New York City mayoral candidates tried their best Monday to downplay the possible candidacy of former Rep. Anthony Weiner and the effect his well-funded campaign would have on the race.
Candidates Christine Quinn and Bill de Blasio brushed off questions about how and if a Weiner candidacy would reshape the Democratic field at separate and unrelated news conferences.
"You know, whether Anthony Weiner is or isn't going to enter the race is up to Anthony Weiner," Quinn, the City Council speaker, said at a news conference announcing new anti-hate initiatives, prompted by a reporter's question.

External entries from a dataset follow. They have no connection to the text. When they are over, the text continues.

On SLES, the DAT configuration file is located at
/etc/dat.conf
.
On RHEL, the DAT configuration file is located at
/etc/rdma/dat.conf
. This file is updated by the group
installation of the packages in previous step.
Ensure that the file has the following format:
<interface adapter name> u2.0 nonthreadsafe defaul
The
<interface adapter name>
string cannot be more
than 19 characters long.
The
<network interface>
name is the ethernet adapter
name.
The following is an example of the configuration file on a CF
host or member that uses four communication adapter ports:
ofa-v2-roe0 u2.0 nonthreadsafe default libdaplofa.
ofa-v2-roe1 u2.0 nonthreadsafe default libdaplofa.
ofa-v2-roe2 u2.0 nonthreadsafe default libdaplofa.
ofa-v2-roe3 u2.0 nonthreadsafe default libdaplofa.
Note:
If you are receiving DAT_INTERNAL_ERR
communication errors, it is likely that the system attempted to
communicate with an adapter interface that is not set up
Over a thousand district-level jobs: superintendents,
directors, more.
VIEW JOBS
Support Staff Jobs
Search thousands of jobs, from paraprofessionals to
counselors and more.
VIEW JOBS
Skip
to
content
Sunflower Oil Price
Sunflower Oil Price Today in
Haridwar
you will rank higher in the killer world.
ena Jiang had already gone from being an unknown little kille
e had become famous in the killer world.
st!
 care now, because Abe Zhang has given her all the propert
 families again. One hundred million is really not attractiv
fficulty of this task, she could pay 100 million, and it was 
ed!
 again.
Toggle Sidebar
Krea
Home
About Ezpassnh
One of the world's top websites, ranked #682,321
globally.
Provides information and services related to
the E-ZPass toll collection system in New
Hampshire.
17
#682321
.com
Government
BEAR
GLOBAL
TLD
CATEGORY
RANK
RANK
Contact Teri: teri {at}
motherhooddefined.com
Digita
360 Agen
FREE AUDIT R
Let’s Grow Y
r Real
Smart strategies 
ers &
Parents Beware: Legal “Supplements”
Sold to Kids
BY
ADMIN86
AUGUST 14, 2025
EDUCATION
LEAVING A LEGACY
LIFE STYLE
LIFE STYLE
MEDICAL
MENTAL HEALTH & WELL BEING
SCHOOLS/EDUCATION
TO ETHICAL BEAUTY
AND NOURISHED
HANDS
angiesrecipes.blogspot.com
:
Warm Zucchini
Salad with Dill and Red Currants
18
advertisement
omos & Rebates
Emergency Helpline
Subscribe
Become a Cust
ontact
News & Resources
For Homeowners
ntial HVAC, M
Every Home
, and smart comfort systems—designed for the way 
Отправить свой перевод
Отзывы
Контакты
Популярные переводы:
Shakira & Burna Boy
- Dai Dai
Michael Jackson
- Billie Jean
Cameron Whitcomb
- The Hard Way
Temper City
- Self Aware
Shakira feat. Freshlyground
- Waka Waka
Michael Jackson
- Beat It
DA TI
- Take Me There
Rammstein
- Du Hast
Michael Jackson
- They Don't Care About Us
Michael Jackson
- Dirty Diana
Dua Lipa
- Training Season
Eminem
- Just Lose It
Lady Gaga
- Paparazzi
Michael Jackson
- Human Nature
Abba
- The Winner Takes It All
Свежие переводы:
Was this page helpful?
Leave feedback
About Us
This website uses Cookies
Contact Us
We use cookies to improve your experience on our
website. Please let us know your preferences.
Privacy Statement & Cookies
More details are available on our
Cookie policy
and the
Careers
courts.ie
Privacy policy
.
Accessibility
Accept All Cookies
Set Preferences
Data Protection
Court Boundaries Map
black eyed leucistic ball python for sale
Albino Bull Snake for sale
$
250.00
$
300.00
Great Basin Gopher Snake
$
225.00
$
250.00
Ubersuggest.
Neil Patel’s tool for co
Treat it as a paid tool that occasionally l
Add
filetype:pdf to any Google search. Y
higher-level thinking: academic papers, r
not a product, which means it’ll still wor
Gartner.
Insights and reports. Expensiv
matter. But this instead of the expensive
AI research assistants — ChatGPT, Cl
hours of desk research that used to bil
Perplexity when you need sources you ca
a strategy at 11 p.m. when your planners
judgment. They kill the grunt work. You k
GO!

De Blasio, at a news conference to tout a union endorsement, said he didn't want to "talk about theoretical candidates, so when we get to that point, if we get to that point, we'll have that discussion."
The hype surrounding Weiner was distracting from a discussion of serious issues, said officials with the campaign of candidate John Liu.
"Hopefully, the Weiner-media circus will finally dissipate and we can focus on schools, jobs, public safety and our vision for New York," according to a statement from the city comptroller's campaign.
The campaign of former Comptroller Bill Thompson did not immediately respond to a request for comment.
Weiner, forced to resign from Congress in 2011 after he posted a lewd photo of himself on Twitter and admitted to both lying about his social-media account being hacked and inappropriate exchanges with six women, said last week said he would make public his decision on the mayoral race within days. He did not respond to an email request for comment Monday.
A Quinnipiac University poll last month showed Weiner would siphon support from the other Democrats. He had 15 percent to Quinn's 28 percent. He has the second largest campaign war chest after Quinn -- $4.2 million to her $5.8 million, finance disclosure reports show.
The campaign of former comptroller Bill Thompson did not immediately respond to a request for comment.